The terms ‘intensive English program’ and ‘English language program’ can actually distract us from getting to the right answer. Yes, we teach English, but so do online instructors, phone apps, self-study books, and secondary schools in countries the world over. Our students don’t come to us only for English. English language programs are:

  • experiential: students embark on a life adventure, many in a tradition that follows the ‘grand tour’ of Europe of young people from wealthy families in the 18th and 19th centuries
  • immersive: students are surrounded by the target language and culture, which can drive changes in their language ability, their resilience, tolerance, adaptabilty, and even their identity
  • destination-based: many proprietary programs in particular are located in attractive and prestigious cities such as New York, San Diego, and (yes!) Boston
  • interactive: students can get to know classmates and others in the community, primarily through activities outside the classroom
  • local: students can experience living in a foreign place that may eventually come to feel like a second home to them.
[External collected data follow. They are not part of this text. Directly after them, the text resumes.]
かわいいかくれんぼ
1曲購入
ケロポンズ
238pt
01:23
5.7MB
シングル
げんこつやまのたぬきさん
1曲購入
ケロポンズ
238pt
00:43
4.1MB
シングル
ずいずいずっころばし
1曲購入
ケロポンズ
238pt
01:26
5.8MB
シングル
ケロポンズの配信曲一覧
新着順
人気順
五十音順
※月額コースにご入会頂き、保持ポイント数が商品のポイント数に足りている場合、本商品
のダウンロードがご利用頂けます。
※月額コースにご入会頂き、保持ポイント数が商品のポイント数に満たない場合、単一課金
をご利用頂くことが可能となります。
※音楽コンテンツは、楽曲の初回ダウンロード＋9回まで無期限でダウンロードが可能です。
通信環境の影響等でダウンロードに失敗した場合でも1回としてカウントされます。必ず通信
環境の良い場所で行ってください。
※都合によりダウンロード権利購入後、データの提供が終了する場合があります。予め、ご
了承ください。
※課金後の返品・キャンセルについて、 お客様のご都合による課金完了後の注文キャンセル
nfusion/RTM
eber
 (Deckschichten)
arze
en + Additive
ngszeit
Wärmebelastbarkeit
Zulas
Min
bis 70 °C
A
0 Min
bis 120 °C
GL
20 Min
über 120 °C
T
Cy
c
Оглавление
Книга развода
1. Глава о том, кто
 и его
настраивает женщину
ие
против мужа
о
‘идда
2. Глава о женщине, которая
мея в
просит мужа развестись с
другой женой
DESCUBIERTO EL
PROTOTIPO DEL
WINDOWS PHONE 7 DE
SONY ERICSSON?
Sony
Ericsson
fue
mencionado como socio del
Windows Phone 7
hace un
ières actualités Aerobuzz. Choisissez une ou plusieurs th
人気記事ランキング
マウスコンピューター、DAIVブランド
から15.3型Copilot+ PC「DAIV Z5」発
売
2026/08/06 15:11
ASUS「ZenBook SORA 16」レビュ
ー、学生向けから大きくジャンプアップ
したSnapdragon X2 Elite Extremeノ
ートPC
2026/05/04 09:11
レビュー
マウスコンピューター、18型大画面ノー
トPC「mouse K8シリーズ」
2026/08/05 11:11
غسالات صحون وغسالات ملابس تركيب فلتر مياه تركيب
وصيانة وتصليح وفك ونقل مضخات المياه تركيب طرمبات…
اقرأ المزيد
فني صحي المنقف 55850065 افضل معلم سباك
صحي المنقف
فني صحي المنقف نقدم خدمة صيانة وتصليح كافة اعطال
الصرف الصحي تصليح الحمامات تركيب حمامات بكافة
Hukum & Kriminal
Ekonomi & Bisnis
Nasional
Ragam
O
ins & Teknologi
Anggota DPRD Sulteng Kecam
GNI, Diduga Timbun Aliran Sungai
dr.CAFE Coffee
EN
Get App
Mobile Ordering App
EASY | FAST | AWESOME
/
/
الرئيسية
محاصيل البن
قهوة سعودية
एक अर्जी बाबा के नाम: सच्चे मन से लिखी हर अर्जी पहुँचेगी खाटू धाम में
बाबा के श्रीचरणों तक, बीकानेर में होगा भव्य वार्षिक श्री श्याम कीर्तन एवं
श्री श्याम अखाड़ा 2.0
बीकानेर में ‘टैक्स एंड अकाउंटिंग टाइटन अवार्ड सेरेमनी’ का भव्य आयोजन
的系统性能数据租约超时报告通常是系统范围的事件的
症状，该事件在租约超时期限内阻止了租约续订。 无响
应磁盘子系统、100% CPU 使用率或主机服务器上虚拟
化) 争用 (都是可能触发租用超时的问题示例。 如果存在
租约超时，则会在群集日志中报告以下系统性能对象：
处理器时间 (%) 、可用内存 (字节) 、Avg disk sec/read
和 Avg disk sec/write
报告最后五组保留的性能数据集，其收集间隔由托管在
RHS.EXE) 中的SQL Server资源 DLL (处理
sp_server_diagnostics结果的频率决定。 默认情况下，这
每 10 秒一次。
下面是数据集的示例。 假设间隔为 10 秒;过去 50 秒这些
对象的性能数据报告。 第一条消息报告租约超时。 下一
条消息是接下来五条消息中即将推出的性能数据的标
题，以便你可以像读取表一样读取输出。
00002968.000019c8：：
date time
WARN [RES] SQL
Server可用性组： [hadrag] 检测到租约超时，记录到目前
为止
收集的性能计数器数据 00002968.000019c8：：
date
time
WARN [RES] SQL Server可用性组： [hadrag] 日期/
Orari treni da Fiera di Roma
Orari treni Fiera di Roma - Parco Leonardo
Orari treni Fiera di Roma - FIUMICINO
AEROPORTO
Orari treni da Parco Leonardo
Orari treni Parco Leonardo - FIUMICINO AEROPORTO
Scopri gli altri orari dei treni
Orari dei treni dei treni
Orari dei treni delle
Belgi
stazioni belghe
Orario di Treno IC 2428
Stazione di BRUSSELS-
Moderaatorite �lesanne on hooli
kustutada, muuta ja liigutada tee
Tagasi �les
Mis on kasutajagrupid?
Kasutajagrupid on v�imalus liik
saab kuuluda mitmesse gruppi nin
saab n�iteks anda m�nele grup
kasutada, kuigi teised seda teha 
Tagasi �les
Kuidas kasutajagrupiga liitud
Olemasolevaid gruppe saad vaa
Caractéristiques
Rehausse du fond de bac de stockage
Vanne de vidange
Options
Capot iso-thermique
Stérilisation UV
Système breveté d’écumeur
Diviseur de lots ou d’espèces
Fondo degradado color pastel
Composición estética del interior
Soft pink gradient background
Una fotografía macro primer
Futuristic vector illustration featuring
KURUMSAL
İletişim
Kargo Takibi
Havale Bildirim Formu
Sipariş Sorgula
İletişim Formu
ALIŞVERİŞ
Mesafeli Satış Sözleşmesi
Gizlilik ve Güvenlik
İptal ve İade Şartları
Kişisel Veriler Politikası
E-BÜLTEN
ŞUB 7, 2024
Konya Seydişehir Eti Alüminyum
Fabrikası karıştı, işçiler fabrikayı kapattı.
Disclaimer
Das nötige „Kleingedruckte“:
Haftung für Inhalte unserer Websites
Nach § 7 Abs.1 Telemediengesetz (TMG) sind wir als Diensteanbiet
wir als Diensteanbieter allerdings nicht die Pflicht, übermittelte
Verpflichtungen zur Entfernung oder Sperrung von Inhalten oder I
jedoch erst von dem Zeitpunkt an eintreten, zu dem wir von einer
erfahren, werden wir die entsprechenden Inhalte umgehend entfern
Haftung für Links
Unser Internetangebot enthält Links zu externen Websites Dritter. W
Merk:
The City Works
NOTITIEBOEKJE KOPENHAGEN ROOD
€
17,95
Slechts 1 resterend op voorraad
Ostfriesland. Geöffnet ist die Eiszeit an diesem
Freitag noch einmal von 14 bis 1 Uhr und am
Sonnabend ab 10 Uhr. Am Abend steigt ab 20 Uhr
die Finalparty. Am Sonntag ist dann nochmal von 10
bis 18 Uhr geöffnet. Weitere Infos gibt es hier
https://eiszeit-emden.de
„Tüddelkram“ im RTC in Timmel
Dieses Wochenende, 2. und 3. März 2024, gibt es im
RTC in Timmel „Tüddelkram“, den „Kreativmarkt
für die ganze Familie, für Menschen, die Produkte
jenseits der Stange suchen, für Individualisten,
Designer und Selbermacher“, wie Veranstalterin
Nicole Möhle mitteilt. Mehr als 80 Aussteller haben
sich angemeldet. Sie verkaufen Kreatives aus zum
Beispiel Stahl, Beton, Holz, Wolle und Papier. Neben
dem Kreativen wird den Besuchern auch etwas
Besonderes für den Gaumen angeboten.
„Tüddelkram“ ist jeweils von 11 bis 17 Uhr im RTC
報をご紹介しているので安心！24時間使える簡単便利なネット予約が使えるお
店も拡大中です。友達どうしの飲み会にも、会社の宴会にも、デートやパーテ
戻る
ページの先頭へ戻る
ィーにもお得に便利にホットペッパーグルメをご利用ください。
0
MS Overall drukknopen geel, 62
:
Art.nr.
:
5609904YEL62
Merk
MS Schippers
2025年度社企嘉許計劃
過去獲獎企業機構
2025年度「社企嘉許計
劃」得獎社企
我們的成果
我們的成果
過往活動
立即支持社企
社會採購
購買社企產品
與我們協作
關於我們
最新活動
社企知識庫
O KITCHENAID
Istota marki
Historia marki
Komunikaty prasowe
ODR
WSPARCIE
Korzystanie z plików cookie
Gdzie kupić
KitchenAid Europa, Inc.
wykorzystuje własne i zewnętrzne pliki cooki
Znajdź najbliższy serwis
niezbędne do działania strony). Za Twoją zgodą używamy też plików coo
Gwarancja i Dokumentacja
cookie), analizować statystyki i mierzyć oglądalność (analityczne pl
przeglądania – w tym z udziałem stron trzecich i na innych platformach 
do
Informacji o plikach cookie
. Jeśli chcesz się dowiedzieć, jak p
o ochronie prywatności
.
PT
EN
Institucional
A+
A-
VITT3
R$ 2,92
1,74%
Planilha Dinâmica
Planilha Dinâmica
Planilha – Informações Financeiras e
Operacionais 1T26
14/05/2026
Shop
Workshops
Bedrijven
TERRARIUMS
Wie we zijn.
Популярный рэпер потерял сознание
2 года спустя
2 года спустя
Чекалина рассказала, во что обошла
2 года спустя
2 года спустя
None of these features is available in an online format, and this ‘grounded’ nature goes a long way to defining what English language programs are. It also means that English language programs must see themselves as occupying a particular and special niche in the diverse English language market, and not as the be-all-and-end-all of language learning.

The forced and rapid move online for many English language programs means that they are likely changed forever, and this is a good thing. Now that teachers and administrators know firsthand that online lessons and assignments are possible, they will become integral to curricula in many programs, with online learning accompanying in-class work. This benefits students in various ways:

  1. It meets the digital generation where they are by allowing them to engage with online media. Students can create blogs and multimedia presentations to demonstrate their achievement rather than writing essays in stodgy blue books.
  2. If a teacher is absent or the school is closed because of bad weather, online learning is a useful short-term solution to keep students on track.
  3. Online materials enable teachers to ‘flip the classroom,’ delivering written and spoken material online for outside study while exploiting the interactive potential of the classroom when students gather.
  4. Programs are more likely to introduce online pre-program and post-program study, preparing students for their studies and consolidating their learning, thus adding value to the overall experience.

A few years from now we will be able to distinguish pre-corona and post-corona practices in English language programs. Programs will continue in an essentially grounded tradition, part of a study abroad and language tourism industry that students travel to, while becoming more sophisticated about integrating online learning into their offering. We will continue to be vulnerable to global crises, but perhaps better adapted to cope with them when they happen.